« On m’a dit que c’était interdit ». Après 70 ans, beaucoup de détenteurs d’une assurance-vie pensent qu’ils n’ont plus vraiment de marge de manœuvre. Versements bloqués, fiscalité dissuasive, contrats figés… En réalité, plusieurs idées reçues circulent, alors que la loi autorise toujours certaines actions parfaitement légales, même après cet âge.
Continuer à verser de l’argent sur son assurance-vie après 70 ans
Contrairement à une croyance très répandue, il est tout à fait légal de continuer à alimenter une assurance-vie après 70 ans. Aucune loi n’interdit les versements passés cet âge.
La différence se situe uniquement sur le plan fiscal, au moment de la transmission. Les primes versées après 70 ans bénéficient d’un abattement global de 30 500 € (tous bénéficiaires confondus) sur les droits de succession. Au-delà, seules les sommes versées sont soumises aux droits de succession, les intérêts générés restant exonérés.
Ce régime est donc moins avantageux qu’avant 70 ans, mais il reste parfaitement légal et peut conserver un intérêt patrimonial dans certains cas.
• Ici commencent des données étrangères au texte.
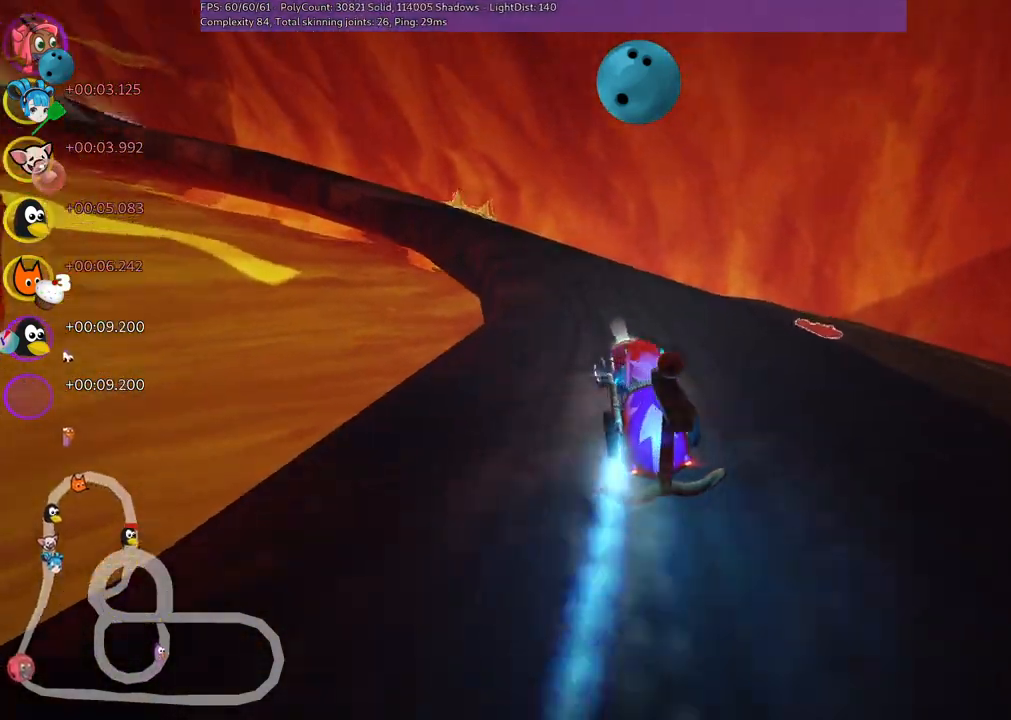
{"keys": ["m", "right", "up"], "events": [[117, "left", "up"], [117, "right", "down"]]}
Effectuer des rachats partiels ou totaux, sans limite d’âge
Autre idée fausse très fréquente : penser qu’après 70 ans, l’argent serait « bloqué ». En réalité, les rachats (retraits) sont possibles à tout moment, quel que soit l’âge du souscripteur.
Vous pouvez effectuer :
– un rachat partiel, pour récupérer une partie de l’épargne,
– ou un rachat total, pour clôturer le contrat.
La fiscalité appliquée dépend uniquement de l’ancienneté du contrat et de la part d’intérêts dans la somme retirée, pas de l’âge du titulaire. Après huit ans, l’abattement annuel sur les gains reste applicable, même après 70 ans.
Modifier librement la clause bénéficiaire
C’est sans doute l’action la plus méconnue, et pourtant essentielle : il est totalement légal de modifier la clause bénéficiaire après 70 ans, tant que le souscripteur est juridiquement capable.
Vous pouvez changer les bénéficiaires, modifier la répartition, ajouter ou retirer des personnes, ou encore préciser des conditions particulières. Aucune limite d’âge n’est prévue par la loi.
Cette possibilité est souvent utilisée pour adapter la transmission à une situation familiale qui évolue (décès, naissance, recomposition, éloignement).
Ce qui est souvent confondu avec une interdiction
Si autant de personnes pensent que « c’est interdit », c’est parce que plusieurs notions sont mélangées :
– la fiscalité après 70 ans est différente, mais pas prohibitive,
– certains établissements peuvent restreindre l’accès à des supports risqués, mais ce n’est pas une interdiction légale,
– la protection des personnes vulnérables peut limiter certaines décisions, mais uniquement en cas de mesure juridique (tutelle, curatelle).
En dehors de ces cas précis, le contrat continue de fonctionner normalement.
Une liberté intacte, mais qui demande d’être bien informé
Après 70 ans, l’assurance-vie ne devient ni inutile ni figée. Elle change de logique, notamment en matière de transmission, mais elle reste un outil juridique et financier pleinement actif.
Les erreurs viennent rarement de la loi elle-même, mais des idées reçues qui circulent. Et dans ce domaine, se priver d’un droit par peur d’enfreindre une règle inexistante est souvent la plus grande perte.